__Exercise objective__: The lines from the start of the data through the line containing "q_42 := q_31" are to be reproduced exactly, both ends included.

★ ★ ★ ★ ★ ★ ★

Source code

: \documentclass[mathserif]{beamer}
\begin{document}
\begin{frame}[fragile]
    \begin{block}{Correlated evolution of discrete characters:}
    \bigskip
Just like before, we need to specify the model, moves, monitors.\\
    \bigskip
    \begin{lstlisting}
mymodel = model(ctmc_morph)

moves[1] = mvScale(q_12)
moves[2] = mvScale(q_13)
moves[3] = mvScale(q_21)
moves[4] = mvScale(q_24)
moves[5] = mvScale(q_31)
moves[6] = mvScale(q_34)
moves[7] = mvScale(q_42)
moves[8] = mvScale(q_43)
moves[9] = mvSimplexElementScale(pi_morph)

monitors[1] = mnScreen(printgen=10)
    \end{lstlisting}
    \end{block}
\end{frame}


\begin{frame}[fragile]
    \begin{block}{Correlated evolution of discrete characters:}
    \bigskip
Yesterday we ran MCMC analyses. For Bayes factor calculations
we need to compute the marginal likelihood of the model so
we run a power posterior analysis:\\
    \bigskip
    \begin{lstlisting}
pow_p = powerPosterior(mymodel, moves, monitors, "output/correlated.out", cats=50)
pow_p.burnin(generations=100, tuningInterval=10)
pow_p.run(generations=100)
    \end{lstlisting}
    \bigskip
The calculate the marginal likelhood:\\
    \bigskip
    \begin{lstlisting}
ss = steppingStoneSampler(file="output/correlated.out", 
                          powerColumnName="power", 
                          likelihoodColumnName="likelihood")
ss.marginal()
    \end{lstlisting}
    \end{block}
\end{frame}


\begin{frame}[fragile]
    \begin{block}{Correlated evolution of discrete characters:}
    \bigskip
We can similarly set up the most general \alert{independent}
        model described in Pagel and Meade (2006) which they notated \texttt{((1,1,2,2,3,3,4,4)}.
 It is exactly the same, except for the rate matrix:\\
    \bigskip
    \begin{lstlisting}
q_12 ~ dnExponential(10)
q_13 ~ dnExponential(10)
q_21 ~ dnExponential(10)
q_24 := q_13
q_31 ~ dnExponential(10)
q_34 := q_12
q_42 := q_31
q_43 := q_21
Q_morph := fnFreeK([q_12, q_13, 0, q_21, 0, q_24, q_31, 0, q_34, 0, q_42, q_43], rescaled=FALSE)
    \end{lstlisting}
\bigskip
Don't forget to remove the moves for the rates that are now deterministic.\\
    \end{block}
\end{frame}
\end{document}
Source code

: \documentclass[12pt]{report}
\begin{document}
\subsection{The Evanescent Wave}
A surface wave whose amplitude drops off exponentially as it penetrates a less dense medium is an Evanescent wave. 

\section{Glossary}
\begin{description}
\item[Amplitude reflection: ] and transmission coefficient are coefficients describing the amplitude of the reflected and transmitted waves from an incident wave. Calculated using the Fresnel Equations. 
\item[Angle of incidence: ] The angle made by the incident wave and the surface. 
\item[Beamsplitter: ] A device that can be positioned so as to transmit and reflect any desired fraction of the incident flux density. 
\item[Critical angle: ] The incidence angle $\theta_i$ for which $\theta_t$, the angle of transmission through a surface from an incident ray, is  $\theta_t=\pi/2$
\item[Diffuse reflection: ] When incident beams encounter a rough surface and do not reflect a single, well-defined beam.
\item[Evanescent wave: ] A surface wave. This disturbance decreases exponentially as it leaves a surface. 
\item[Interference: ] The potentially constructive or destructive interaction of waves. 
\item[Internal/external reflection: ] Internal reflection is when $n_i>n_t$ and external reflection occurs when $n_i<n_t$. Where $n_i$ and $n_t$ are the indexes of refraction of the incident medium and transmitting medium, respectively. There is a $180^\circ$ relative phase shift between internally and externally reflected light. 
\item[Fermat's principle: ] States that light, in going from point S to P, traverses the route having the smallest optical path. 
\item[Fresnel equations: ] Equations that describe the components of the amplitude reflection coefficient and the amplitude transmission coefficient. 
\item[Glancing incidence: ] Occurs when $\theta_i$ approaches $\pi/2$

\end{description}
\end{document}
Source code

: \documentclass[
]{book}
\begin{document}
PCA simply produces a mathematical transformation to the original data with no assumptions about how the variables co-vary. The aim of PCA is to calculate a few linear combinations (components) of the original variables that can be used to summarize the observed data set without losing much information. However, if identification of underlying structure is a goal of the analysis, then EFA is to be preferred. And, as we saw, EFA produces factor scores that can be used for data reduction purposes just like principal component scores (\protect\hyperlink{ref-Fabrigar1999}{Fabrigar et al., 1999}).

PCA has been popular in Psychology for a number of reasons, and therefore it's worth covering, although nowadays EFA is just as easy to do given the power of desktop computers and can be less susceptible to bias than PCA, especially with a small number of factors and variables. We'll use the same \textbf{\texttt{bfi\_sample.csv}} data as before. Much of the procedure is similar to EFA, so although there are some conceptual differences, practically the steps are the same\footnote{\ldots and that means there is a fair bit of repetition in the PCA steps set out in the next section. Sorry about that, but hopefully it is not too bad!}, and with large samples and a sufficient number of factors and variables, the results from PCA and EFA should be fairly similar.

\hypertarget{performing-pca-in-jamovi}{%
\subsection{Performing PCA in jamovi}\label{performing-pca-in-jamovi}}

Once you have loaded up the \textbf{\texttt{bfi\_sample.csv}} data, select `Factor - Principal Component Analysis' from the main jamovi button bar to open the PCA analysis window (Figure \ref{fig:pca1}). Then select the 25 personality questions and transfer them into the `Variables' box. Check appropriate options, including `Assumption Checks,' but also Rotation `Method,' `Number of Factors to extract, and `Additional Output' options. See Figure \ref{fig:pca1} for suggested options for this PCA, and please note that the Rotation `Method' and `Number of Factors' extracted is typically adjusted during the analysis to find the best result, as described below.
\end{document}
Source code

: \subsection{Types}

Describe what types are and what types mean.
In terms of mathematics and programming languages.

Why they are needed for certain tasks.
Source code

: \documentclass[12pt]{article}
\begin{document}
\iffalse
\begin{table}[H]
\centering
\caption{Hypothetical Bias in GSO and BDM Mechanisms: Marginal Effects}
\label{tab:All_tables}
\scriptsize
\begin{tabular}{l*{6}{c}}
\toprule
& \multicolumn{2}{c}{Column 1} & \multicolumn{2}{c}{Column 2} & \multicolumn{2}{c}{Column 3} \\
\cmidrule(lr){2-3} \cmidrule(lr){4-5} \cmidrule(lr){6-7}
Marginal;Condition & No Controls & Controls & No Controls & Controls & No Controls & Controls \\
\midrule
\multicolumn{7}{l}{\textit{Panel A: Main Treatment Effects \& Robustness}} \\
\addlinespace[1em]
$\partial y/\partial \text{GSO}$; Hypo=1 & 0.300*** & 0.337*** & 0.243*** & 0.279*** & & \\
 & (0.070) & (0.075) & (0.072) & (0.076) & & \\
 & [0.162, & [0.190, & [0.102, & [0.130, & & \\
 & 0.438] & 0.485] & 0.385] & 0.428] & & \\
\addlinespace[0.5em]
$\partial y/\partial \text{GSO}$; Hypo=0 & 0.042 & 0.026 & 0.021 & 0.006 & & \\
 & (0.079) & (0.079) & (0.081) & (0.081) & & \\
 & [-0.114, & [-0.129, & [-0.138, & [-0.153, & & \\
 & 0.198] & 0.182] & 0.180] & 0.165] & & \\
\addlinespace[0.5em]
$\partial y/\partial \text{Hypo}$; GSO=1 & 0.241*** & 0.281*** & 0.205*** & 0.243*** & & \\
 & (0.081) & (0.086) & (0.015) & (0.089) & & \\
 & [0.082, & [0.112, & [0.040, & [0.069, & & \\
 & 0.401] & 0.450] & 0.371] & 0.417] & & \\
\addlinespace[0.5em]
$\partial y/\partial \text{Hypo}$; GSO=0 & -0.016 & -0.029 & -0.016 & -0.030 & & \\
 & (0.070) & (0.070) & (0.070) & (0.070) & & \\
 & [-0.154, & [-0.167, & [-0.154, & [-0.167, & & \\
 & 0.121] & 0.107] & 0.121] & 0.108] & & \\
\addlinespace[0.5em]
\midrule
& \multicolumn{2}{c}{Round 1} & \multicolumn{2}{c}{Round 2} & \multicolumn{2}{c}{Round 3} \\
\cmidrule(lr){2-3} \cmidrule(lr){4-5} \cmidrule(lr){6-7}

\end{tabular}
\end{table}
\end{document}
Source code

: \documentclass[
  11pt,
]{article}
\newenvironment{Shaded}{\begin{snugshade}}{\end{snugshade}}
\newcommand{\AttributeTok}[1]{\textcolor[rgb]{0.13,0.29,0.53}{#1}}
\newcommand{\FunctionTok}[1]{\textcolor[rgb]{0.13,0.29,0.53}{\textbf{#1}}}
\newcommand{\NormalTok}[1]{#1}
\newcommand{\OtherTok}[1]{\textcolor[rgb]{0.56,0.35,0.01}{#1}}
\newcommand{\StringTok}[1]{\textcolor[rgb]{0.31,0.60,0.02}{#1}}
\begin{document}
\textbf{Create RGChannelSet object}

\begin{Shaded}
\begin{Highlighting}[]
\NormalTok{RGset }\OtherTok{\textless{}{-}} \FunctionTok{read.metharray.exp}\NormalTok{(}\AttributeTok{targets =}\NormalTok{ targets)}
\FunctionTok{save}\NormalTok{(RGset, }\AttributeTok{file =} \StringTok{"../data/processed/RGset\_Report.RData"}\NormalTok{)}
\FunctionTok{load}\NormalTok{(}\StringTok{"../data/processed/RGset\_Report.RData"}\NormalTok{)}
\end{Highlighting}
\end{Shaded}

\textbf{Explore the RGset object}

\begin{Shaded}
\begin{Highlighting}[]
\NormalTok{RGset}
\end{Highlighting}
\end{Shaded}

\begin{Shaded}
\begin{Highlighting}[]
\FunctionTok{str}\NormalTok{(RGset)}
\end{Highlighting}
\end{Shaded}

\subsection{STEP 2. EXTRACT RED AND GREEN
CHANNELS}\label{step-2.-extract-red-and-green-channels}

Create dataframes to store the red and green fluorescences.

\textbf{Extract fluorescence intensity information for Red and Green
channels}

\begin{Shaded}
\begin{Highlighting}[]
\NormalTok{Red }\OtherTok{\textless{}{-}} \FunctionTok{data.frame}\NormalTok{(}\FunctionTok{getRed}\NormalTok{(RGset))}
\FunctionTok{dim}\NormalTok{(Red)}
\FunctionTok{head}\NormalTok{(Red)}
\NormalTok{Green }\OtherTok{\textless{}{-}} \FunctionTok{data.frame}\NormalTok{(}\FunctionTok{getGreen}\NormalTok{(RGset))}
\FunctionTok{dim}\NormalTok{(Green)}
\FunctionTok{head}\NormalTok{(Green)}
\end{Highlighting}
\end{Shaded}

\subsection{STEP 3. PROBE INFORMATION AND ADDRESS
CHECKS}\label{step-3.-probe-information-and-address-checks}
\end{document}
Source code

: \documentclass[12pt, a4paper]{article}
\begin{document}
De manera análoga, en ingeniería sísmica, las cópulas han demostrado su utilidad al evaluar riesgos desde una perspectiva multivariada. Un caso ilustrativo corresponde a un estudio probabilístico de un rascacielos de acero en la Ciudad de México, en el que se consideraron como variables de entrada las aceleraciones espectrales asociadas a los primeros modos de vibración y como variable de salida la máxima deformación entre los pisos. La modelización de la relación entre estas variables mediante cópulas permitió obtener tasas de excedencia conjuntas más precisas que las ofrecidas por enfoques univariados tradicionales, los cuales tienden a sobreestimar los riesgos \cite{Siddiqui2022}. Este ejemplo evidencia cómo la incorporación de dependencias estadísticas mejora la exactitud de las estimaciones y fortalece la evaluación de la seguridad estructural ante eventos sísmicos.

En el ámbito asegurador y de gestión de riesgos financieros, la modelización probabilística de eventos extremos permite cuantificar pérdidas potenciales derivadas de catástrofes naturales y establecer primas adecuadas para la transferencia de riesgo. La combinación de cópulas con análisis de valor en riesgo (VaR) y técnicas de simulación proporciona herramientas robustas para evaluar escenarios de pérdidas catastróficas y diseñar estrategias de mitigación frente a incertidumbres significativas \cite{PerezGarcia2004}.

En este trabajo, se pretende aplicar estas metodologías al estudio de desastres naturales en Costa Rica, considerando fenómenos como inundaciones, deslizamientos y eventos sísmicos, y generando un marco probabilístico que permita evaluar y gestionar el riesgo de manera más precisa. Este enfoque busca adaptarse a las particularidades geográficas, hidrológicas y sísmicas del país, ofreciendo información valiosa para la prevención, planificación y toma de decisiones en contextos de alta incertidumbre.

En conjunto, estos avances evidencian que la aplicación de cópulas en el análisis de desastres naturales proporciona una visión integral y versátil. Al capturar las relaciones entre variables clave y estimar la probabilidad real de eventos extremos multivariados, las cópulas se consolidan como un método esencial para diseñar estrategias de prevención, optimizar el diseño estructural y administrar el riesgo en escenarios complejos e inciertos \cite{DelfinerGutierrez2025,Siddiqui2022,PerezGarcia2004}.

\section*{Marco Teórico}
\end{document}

★ ★ ★ ★ ★ ★ ★

__Answer space__:
Source code

: \documentclass[mathserif]{beamer}
\begin{document}
\begin{frame}[fragile]
    \begin{block}{Correlated evolution of discrete characters:}
    \bigskip
Just like before, we need to specify the model, moves, monitors.\\
    \bigskip
    \begin{lstlisting}
mymodel = model(ctmc_morph)

moves[1] = mvScale(q_12)
moves[2] = mvScale(q_13)
moves[3] = mvScale(q_21)
moves[4] = mvScale(q_24)
moves[5] = mvScale(q_31)
moves[6] = mvScale(q_34)
moves[7] = mvScale(q_42)
moves[8] = mvScale(q_43)
moves[9] = mvSimplexElementScale(pi_morph)

monitors[1] = mnScreen(printgen=10)
    \end{lstlisting}
    \end{block}
\end{frame}


\begin{frame}[fragile]
    \begin{block}{Correlated evolution of discrete characters:}
    \bigskip
Yesterday we ran MCMC analyses. For Bayes factor calculations
we need to compute the marginal likelihood of the model so
we run a power posterior analysis:\\
    \bigskip
    \begin{lstlisting}
pow_p = powerPosterior(mymodel, moves, monitors, "output/correlated.out", cats=50)
pow_p.burnin(generations=100, tuningInterval=10)
pow_p.run(generations=100)
    \end{lstlisting}
    \bigskip
The calculate the marginal likelhood:\\
    \bigskip
    \begin{lstlisting}
ss = steppingStoneSampler(file="output/correlated.out", 
                          powerColumnName="power", 
                          likelihoodColumnName="likelihood")
ss.marginal()
    \end{lstlisting}
    \end{block}
\end{frame}


\begin{frame}[fragile]
    \begin{block}{Correlated evolution of discrete characters:}
    \bigskip
We can similarly set up the most general \alert{independent}
        model described in Pagel and Meade (2006) which they notated \texttt{((1,1,2,2,3,3,4,4)}.
 It is exactly the same, except for the rate matrix:\\
    \bigskip
    \begin{lstlisting}
q_12 ~ dnExponential(10)
q_13 ~ dnExponential(10)
q_21 ~ dnExponential(10)
q_24 := q_13
q_31 ~ dnExponential(10)
q_34 := q_12
q_42 := q_31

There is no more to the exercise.